O’Leary urged the U.S. should try and preserve its entrepreneurial spirit by letting founders succeed unfettered. 

“The number one export of America is not energy, it’s not technology, it’s the American dream. And that is exactly what entrepreneurship is: the idea that it isn’t the pursuit of greed and money—it’s the pursuit of personal freedom,” O’Leary said. “Only we can provide that by allowing entrepreneurs to do what they do.”

Looking at a list of the world’s richest people, there are several recognizable figures who are self-made billionaires: Mark Zuckerberg, Bill Gates, and Jeff Bezos all propelled themselves to the upper echelons after leading relatively ordinary lives. They’ve become the poster children of the American dream—but do a small handful of success stories represent the majority? 

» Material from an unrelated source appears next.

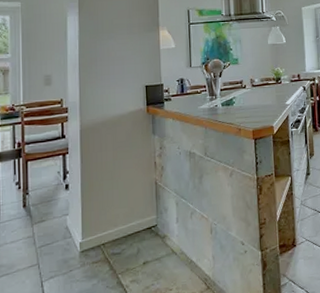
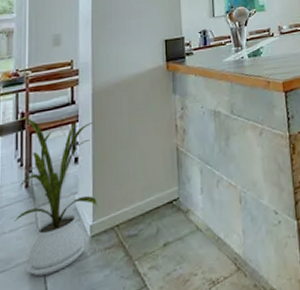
house plant: none [14,146,86,281] -> present [13,116,97,276]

Currently, most Americans are excluded from that vision. Achieving the typical milestones of the American dream—like having a suburban house, two kids, and a car parked in the driveway—costs a staggering $5 million, according to a 2025 analysis from financial media site Investopedia. It’s an eye-watering sum that’s $600,000 higher than last year’s estimate, and a nearly 50% increase from just two years ago. Meanwhile, the typical American bachelor-degree holder earns only $2.8 million over their career. And the U.S.’s current K-shaped economy is only exacerbating affordability crises for the poorest; higher-income Americans are witnessing their earnings and wealth rise, while lower-income people are struggling against smaller gains and the high cost of living.

The country’s $38.5 trillion national debt could be smothering the American dream, according to Kurt Couchman, a senior fellow in fiscal policy at think tank Americans for Prosperity. 

“The growing debt risks a bond market reckoning with potentially dire consequences for the American people,” Couchman said last year. “The actions of their representatives in Congress will determine whether the conditions of the American dream—peace, freedom, and prosperity—survive, or if the future is [in] decline.”